To make a long story short, it seems that the problem comes from the use of macros that use the macro MLIR_FUNCTION defined in tensorflow/tensorflow/core/kernels/mlir_generated/base_op.h:

#define MLIR_FUNCTION(tf_op, platform, input_type, output_type) \
  _mlir_ciface_##tf_op##_##platform##_##input_type##_##output_type

and well in particular: GENERATE_UNARY_KERNEL3, GENERATE_BINARY_KERNEL3 and GENERATE_TERNARY_KERNEL3 which are more or less similar, so l lets just look at one:

#define GENERATE_UNARY_KERNEL3(tf_op, platform, input_type, output_type, casted_input_type, casted_output_type)

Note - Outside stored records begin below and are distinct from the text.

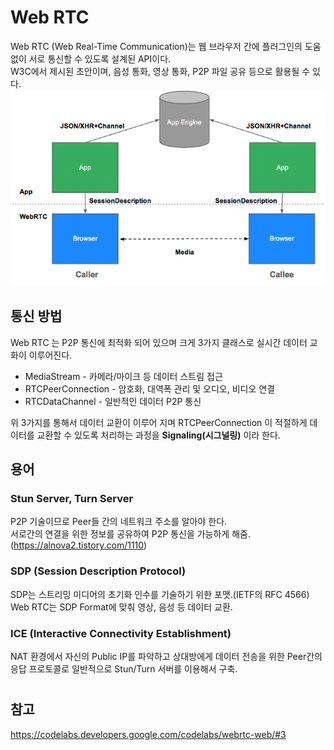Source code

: # Web RTC
Web RTC (Web Real-Time Communication)는 웹 브라우저 간에 플러그인의 도움 없이 서로 통신할 수 있도록 설계된 API이다.  
W3C에서 제시된 초안이며, 음성 통화, 영상 통화, P2P 파일 공유 등으로 활용될 수 있다.
![1-1](data/1-1.png)

## 통신 방법
Web RTC 는 P2P 통신에 최적화 되어 있으며 크게 3가지 클래스로 
실시간 데이터 교화이 이루어진다.
* MediaStream - 카메라/마이크 등 데이터 스트림 접근
* RTCPeerConnection - 암호화, 대역폭 관리 및 오디오, 비디오 연결
* RTCDataChannel - 일반적인 데이터 P2P 통신

위 3가지를 통해서 데이터 교환이 이루어 지며 RTCPeerConnection 이 
적절하게 데이터를 교환할 수 있도록 처리하는 과정을 **Signaling(시그널링)** 이라 한다.

## 용어
### Stun Server, Turn Server
P2P 기술이므로 Peer들 간의 네트워크 주소를 알아야 한다.  
서로간의 연결을 위한 정보를 공유하여 P2P 통신을 가능하게 해줌.
(https://alnova2.tistory.com/1110)

### SDP (Session Description Protocol)
SDP는 스트리밍 미디어의 초기화 인수를 기술하기 위한 포맷.(IETF의 RFC 4566)  
Web RTC는 SDP Format에 맞춰 영상, 음성 등 데이터 교환.

### ICE (Interactive Connectivity Establishment)
NAT 환경에서 자신의 Public IP를 파악하고 상대방에게 데이터 전송을 위한 Peer간의  
응답 프로토콜로 일반적으로 Stun/Turn 서버를 이용해서 구축.  

#
## 참고 
https://codelabs.developers.google.com/codelabs/webrtc-web/#3
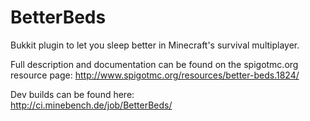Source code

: BetterBeds
==========

Bukkit plugin to let you sleep better in Minecraft's survival multiplayer.

Full description and documentation can be found on the spigotmc.org resource page:
http://www.spigotmc.org/resources/better-beds.1824/

Dev builds can be found here:  
http://ci.minebench.de/job/BetterBeds/
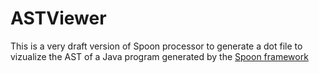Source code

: # ASTViewer

This is a very draft version of Spoon processor to generate a dot file to vizualize the AST of a Java program generated by the [Spoon framework](http://spoon.gforge.inria.fr/)
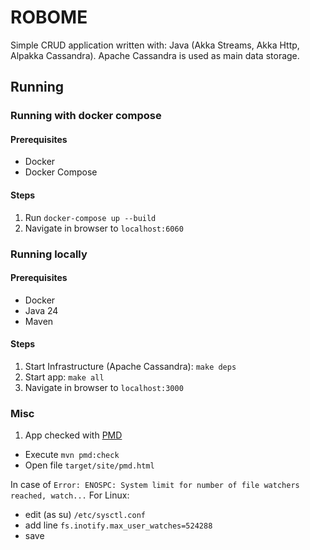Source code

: # ROBOME
Simple CRUD application written with: Java (Akka Streams, Akka Http, Alpakka Cassandra). Apache Cassandra is used as main data storage.

## Running

### Running with docker compose

#### Prerequisites
- Docker
- Docker Compose

#### Steps
1. Run `docker-compose up --build`
2. Navigate in browser to `localhost:6060`

### Running locally

#### Prerequisites
- Docker
- Java 24
- Maven

#### Steps
1. Start Infrastructure (Apache Cassandra): `make deps`
2. Start app: `make all`
4. Navigate in browser to `localhost:3000`


### Misc
1. App checked with [PMD](https://pmd.github.io/)
- Execute `mvn pmd:check`
- Open file `target/site/pmd.html`


In case of `Error: ENOSPC: System limit for number of file watchers reached, watch...`
For Linux:
- edit (as su) `/etc/sysctl.conf`
- add line `fs.inotify.max_user_watches=524288`
- save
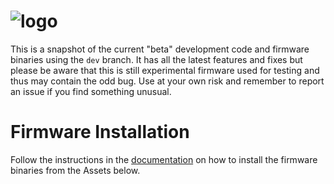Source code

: # ![logo](https://github.com/proddy/EMS-ESP/blob/main/media/EMS-ESP_logo_dark.png)

This is a snapshot of the current "beta" development code and firmware binaries using the `dev` branch. It has all the latest features and fixes but please be aware that this is still experimental firmware used for testing and thus may contain the odd bug. Use at your own risk and remember to report an issue if you find something unusual.

# Firmware Installation

Follow the instructions in the [documentation](https://emsesp.github.io/docs) on how to install the firmware binaries from the Assets below.

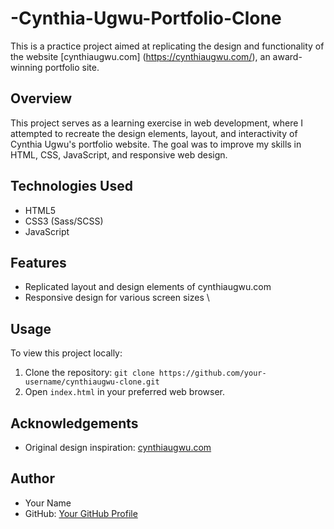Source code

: # -Cynthia-Ugwu-Portfolio-Clone
This is a practice project aimed at replicating the design and functionality of the website [cynthiaugwu.com] (https://cynthiaugwu.com/), an award-winning portfolio site.

## Overview

This project serves as a learning exercise in web development, where I attempted to recreate the design elements, layout, and interactivity of Cynthia Ugwu's portfolio website. The goal was to improve my skills in HTML, CSS, JavaScript, and responsive web design.


## Technologies Used

- HTML5
- CSS3 (Sass/SCSS)
- JavaScript

## Features

- Replicated layout and design elements of cynthiaugwu.com
- Responsive design for various screen sizes
\

## Usage

To view this project locally:

1. Clone the repository: `git clone https://github.com/your-username/cynthiaugwu-clone.git`
2. Open `index.html` in your preferred web browser.

## Acknowledgements

- Original design inspiration: [cynthiaugwu.com](https://cynthiaugwu.com/)



## Author

- Your Name
- GitHub: [Your GitHub Profile](https://github.com/aboutzabi)


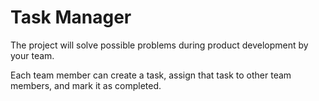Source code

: # Task Manager

The project will solve possible problems during product development by your team. 

Each team member can create a task, assign that task to other team members, and mark it as completed.
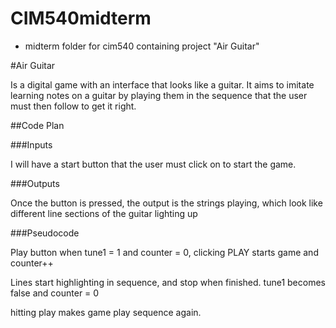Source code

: # CIM540midterm
* midterm folder for cim540 containing project "Air Guitar"

#Air Guitar

Is a digital game with an interface that looks like a guitar. It aims to imitate learning notes on a guitar by playing them in the sequence that the user must then follow to get it right.

##Code Plan

###Inputs

I will have a start button that the user must click on to start the game.

###Outputs

Once the button is pressed, the output is the strings playing, which look like different line sections of the guitar lighting up

###Pseudocode

Play button
when tune1 = 1 and counter = 0, clicking PLAY starts game and counter++

Lines start highlighting in sequence, and stop when finished.
tune1 becomes false and counter = 0

hitting play makes game play sequence again.
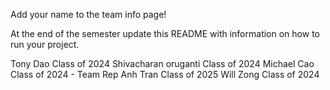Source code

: Add your name to the team info page!

At the end of the semester update this README with information on how to run your project. 

Tony Dao Class of 2024 
Shivacharan oruganti Class of 2024 
Michael Cao Class of 2024 - Team Rep 
Anh Tran Class of 2025 
Will Zong Class of 2024 
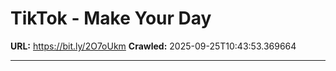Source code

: # TikTok - Make Your Day

**URL:** https://bit.ly/2O7oUkm
**Crawled:** 2025-09-25T10:43:53.369664

---

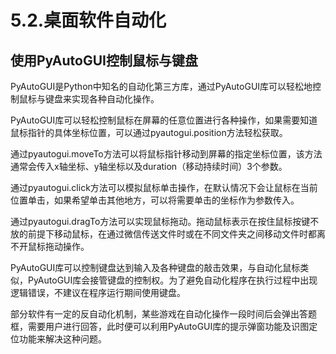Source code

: # 5.2.桌面软件自动化

## 使用PyAutoGUI控制鼠标与键盘

PyAutoGUI是Python中知名的自动化第三方库，通过PyAutoGUI库可以轻松地控制鼠标与键盘来实现各种自动化操作。

PyAutoGUI库可以轻松控制鼠标在屏幕的任意位置进行各种操作，如果需要知道鼠标指针的具体坐标位置，可以通过pyautogui.position方法轻松获取。

通过pyautogui.moveTo方法可以将鼠标指针移动到屏幕的指定坐标位置，该方法通常会传入x轴坐标、y轴坐标以及duration（移动持续时间）3个参数。

通过pyautogui.click方法可以模拟鼠标单击操作，在默认情况下会让鼠标在当前位置单击，如果希望单击其他地方，可以将需要单击的坐标作为参数传入。

通过pyautogui.dragTo方法可以实现鼠标拖动。拖动鼠标表示在按住鼠标按键不放的前提下移动鼠标，在通过微信传送文件时或在不同文件夹之间移动文件时都离不开鼠标拖动操作。

PyAutoGUI库可以控制键盘达到输入及各种键盘的敲击效果，与自动化鼠标类似，PyAutoGUI库会接管键盘的控制权。为了避免自动化程序在执行过程中出现逻辑错误，不建议在程序运行期间使用键盘。

部分软件有一定的反自动化机制，某些游戏在自动化操作一段时间后会弹出答题框，需要用户进行回答，此时便可以利用PyAutoGUI库的提示弹窗功能及识图定位功能来解决这种问题。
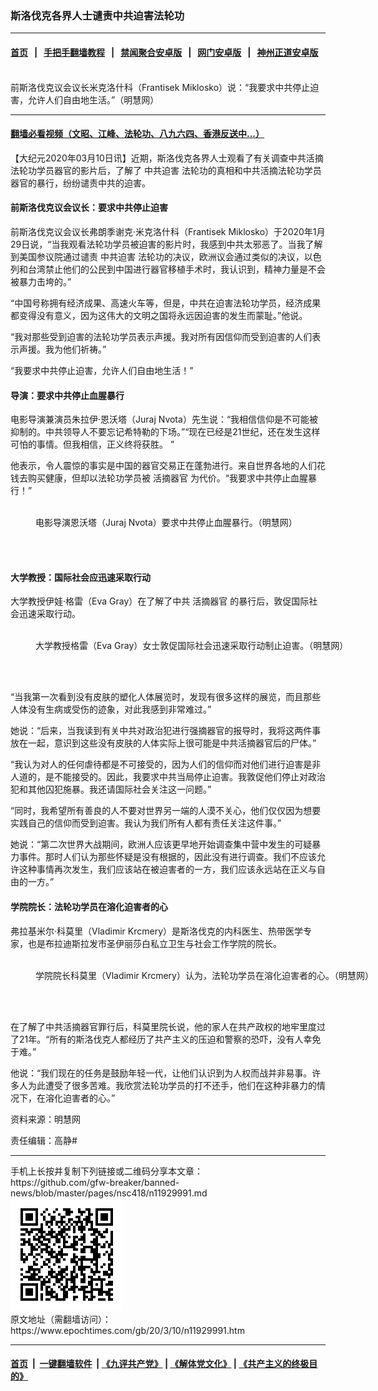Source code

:### 斯洛伐克各界人士谴责中共迫害法轮功
------------------------

#### [首页](https://github.com/gfw-breaker/banned-news/blob/master/README.md) &nbsp;&nbsp;|&nbsp;&nbsp; [手把手翻墙教程](https://github.com/gfw-breaker/guides/wiki) &nbsp;&nbsp;|&nbsp;&nbsp; [禁闻聚合安卓版](https://github.com/gfw-breaker/bn-android) &nbsp;&nbsp;|&nbsp;&nbsp; [网门安卓版](https://github.com/oGate2/oGate) &nbsp;&nbsp;|&nbsp;&nbsp; [神州正道安卓版](https://github.com/SzzdOgate/update) 



<div><img alt="" class="aligncenter wp-post-image" src="https://i.epochtimes.com/assets/uploads/2020/03/2020-3-7-slovakia-supports_01-600x400.jpg"/>
<div class="red16 caption">
 前斯洛伐克议会议长米克洛什科（Frantisek Miklosko）说：“我要求中共停止迫害，允许人们自由地生活。”（明慧网）
</div>
</div><hr/>

#### [翻墙必看视频（文昭、江峰、法轮功、八九六四、香港反送中...）](https://github.com/gfw-breaker/banned-news/blob/master/pages/link3.md)

<div><p>
 【大纪元2020年03月10日讯】近期，斯洛伐克各界人士观看了有关调查中共活摘法轮功学员器官的影片后，了解了
 <ok href="https://www.epochtimes.com/gb/tag/%E4%B8%AD%E5%85%B1%E8%BF%AB%E5%AE%B3.html">
  中共迫害
 </ok>
 法轮功的真相和中共活摘法轮功学员器官的暴行，纷纷谴责中共的迫害。
</p>
<h4>
 <b>
  前斯洛伐克议会议长：要求中共停止迫害
 </b>
</h4>
<p>
 前斯洛伐克议会议长弗朗季谢克·米克洛什科（Frantisek Miklosko）于2020年1月29日说，“当我观看法轮功学员被迫害的影片时，我感到中共太邪恶了。当我了解到美国参议院通过谴责
 <ok href="https://www.epochtimes.com/gb/tag/%E4%B8%AD%E5%85%B1%E8%BF%AB%E5%AE%B3.html">
  中共迫害
 </ok>
 法轮功的决议，欧洲议会通过类似的决议，以色列和台湾禁止他们的公民到中国进行器官移植手术时，我认识到，精神力量是不会被暴力击垮的。”
</p>
<p>
 “中国号称拥有经济成果、高速火车等，但是，中共在迫害法轮功学员，经济成果都变得没有意义，因为这伟大的文明之国将永远因迫害的发生而蒙耻。”他说。
</p>
<p>
 “我对那些受到迫害的法轮功学员表示声援。我对所有因信仰而受到迫害的人们表示声援。我为他们祈祷。”
</p>
<p>
 “我要求中共停止迫害，允许人们自由地生活！”
</p>
<h4>
 <b>
  导演：要求中共停止血腥暴行
 </b>
</h4>
<p>
 电影导演兼演员朱拉伊·恩沃塔（Juraj Nvota）先生说：“我相信信仰是不可能被抑制的。中共领导人不要忘记希特勒的下场。”“现在已经是21世纪，还在发生这样可怕的事情。但我相信，正义终将获胜。 ”
</p>
<p>
 他表示，令人震惊的事实是中国的器官交易正在蓬勃进行。来自世界各地的人们花钱去购买健康，但却以法轮功学员被
 <ok href="https://www.epochtimes.com/gb/tag/%E6%B4%BB%E6%91%98%E5%99%A8%E5%AE%98.html">
  活摘器官
 </ok>
 为代价。“我要求中共停止血腥暴行！”
</p>
<figure class="wp-caption aligncenter" id="attachment_11930161" style="width: 600px">
 <ok href="http://i.epochtimes.com/assets/uploads/2020/03/2020-3-7-slovakia-supports_02.jpg">
  <img alt="" class="size-large wp-image-11930161" src="http://i.epochtimes.com/assets/uploads/2020/03/2020-3-7-slovakia-supports_02-600x337.jpg"/>
 </ok>
 <br/><figcaption class="wp-caption-text">
  电影导演恩沃塔（Juraj Nvota）要求中共停止血腥暴行。（明慧网）
 </figcaption><br/>
</figure><br/>
<h4>
 <b>
  大学教授：国际社会应迅速采取行动
 </b>
</h4>
<p>
 大学教授伊娃·格雷（Eva Gray）在了解了中共
 <ok href="https://www.epochtimes.com/gb/tag/%E6%B4%BB%E6%91%98%E5%99%A8%E5%AE%98.html">
  活摘器官
 </ok>
 的暴行后，敦促国际社会迅速采取行动。
</p>
<figure class="wp-caption aligncenter" id="attachment_11930176" style="width: 600px">
 <ok href="http://i.epochtimes.com/assets/uploads/2020/03/2020-3-7-slovakia-supports_03.jpg">
  <img alt="" class="size-large wp-image-11930176" src="http://i.epochtimes.com/assets/uploads/2020/03/2020-3-7-slovakia-supports_03-600x337.jpg"/>
 </ok>
 <br/><figcaption class="wp-caption-text">
  大学教授格雷（Eva Gray）女士敦促国际社会迅速采取行动制止迫害。（明慧网）
 </figcaption><br/>
</figure><br/>
<p>
 “当我第一次看到没有皮肤的塑化人体展览时，发现有很多这样的展览，而且那些人体没有生病或受伤的迹象，对此我感到非常难过。”
</p>
<p>
 她说：“后来，当我读到有关中共对政治犯进行强摘器官的报导时，我将这两件事放在一起，意识到这些没有皮肤的人体实际上很可能是中共活摘器官后的尸体。”
</p>
<p>
 “我认为对人的任何虐待都是不可接受的，因为人们的信仰而对他们进行迫害是非人道的，是不能接受的。因此，我要求中共当局停止迫害。我敦促他们停止对政治犯和其他囚犯施暴。我还请国际社会关注这一问题。”
</p>
<p>
 “同时，我希望所有善良的人不要对世界另一端的人漠不关心，他们仅仅因为想要实践自己的信仰而受到迫害。我认为我们所有人都有责任关注这件事。”
</p>
<p>
 她说：“第二次世界大战期间，欧洲人应该更早地开始调查集中营中发生的可疑暴力事件。那时人们认为那些怀疑是没有根据的，因此没有进行调查。我们不应该允许这种事情再次发生，我们应该站在被迫害者的一方，我们应该永远站在正义与自由的一方。”
</p>
<h4>
 <b>
  学院院长：法轮功学员在溶化迫害者的心
 </b>
</h4>
<p>
 弗拉基米尔·科莫里（Vladimir Krcmery）是斯洛伐克的内科医生、热带医学专家，也是布拉迪斯拉发市圣伊丽莎白私立卫生与社会工作学院的院长。
</p>
<figure class="wp-caption aligncenter" id="attachment_11930179" style="width: 600px">
 <ok href="http://i.epochtimes.com/assets/uploads/2020/03/2020-3-7-slovakia-supports_04.jpg">
  <img alt="" class="size-large wp-image-11930179" src="http://i.epochtimes.com/assets/uploads/2020/03/2020-3-7-slovakia-supports_04-600x337.jpg"/>
 </ok>
 <br/><figcaption class="wp-caption-text">
  学院院长科莫里（Vladimir Krcmery）认为，法轮功学员在溶化迫害者的心。（明慧网）
 </figcaption><br/>
</figure><br/>
<p>
 在了解了中共活摘器官罪行后，科莫里院长说，他的家人在共产政权的地牢里度过了21年。“所有的斯洛伐克人都经历了共产主义的压迫和警察的恐吓，没有人幸免于难。”
</p>
<p>
 他说：“我们现在的任务是鼓励年轻一代，让他们认识到为人权而战并非易事。许多人为此遭受了很多苦难。我欣赏法轮功学员的打不还手，他们在这种非暴力的情况下，在溶化迫害者的心。”
</p>
<p>
 资料来源：明慧网
</p>
<p>
 责任编辑：高静#
</p>
</div>
<hr/>
手机上长按并复制下列链接或二维码分享本文章：<br/>
https://github.com/gfw-breaker/banned-news/blob/master/pages/nsc418/n11929991.md <br/>
<a href='https://github.com/gfw-breaker/banned-news/blob/master/pages/nsc418/n11929991.md'><img src='https://github.com/gfw-breaker/banned-news/blob/master/pages/nsc418/n11929991.md.png'/></a> <br/>
原文地址（需翻墙访问）：https://www.epochtimes.com/gb/20/3/10/n11929991.htm


------------------------
#### [首页](https://github.com/gfw-breaker/banned-news/blob/master/README.md) &nbsp;|&nbsp; [一键翻墙软件](https://github.com/gfw-breaker/nogfw/blob/master/README.md) &nbsp;| [《九评共产党》](https://github.com/gfw-breaker/9ping.md/blob/master/README.md#九评之一评共产党是什么) | [《解体党文化》](https://github.com/gfw-breaker/jtdwh.md/blob/master/README.md) | [《共产主义的终极目的》](https://github.com/gfw-breaker/gczydzjmd.md/blob/master/README.md)


<img src='http://gfw-breaker.win/banned-news/pages/nsc418/n11929991.md' width='0px' height='0px'/>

which produces code like (I did some formatting):

extern "C" void MLIR_FUNCTION(tf_op, platform, input_type, output_type)              // <-- Undefined reference.                                 
    (UnrankedMemRef * result, OpKernelContext * ctx, UnrankedMemRef * arg);     

namespace {                                                                   

class MLIR_OP(tf_op, platform, casted_input_type, casted_output_type) :                                                                          
    public MLIROpKernel<output_type, typename EnumToDataType<output_type>::Type, casted_output_type>
{                                                                             
 public:                                                                        
  using MLIROpKernel::MLIROpKernel;

  UnrankedMemRef Invoke(OpKernelContext* ctx, llvm::SmallVectorImpl<UnrankedMemRef>& args) override
  {
    UnrankedMemRef result;                                                                           
    MLIR_FUNCTION(tf_op, platform, input_type, output_type)(&result, ctx, &args[0]);   // <-- Undefined reference.
    return result;
  }                                                                                                                                 
};                                                                            

} // namespace 
CarloWood commented 11 months ago

I found out it is an upstream problem. As of 2.14 they aren't linking with the (634 generated) bazel-out/k8-opt/bin/tensorflow/core/kernels/mlir_generated/lib*_kernel_generator.pic.a archives.

CarloWood commented 10 months ago

If you use bazel 6.1.0 it works. Then something else breaks, but this is a monologue anyway. Goodbye.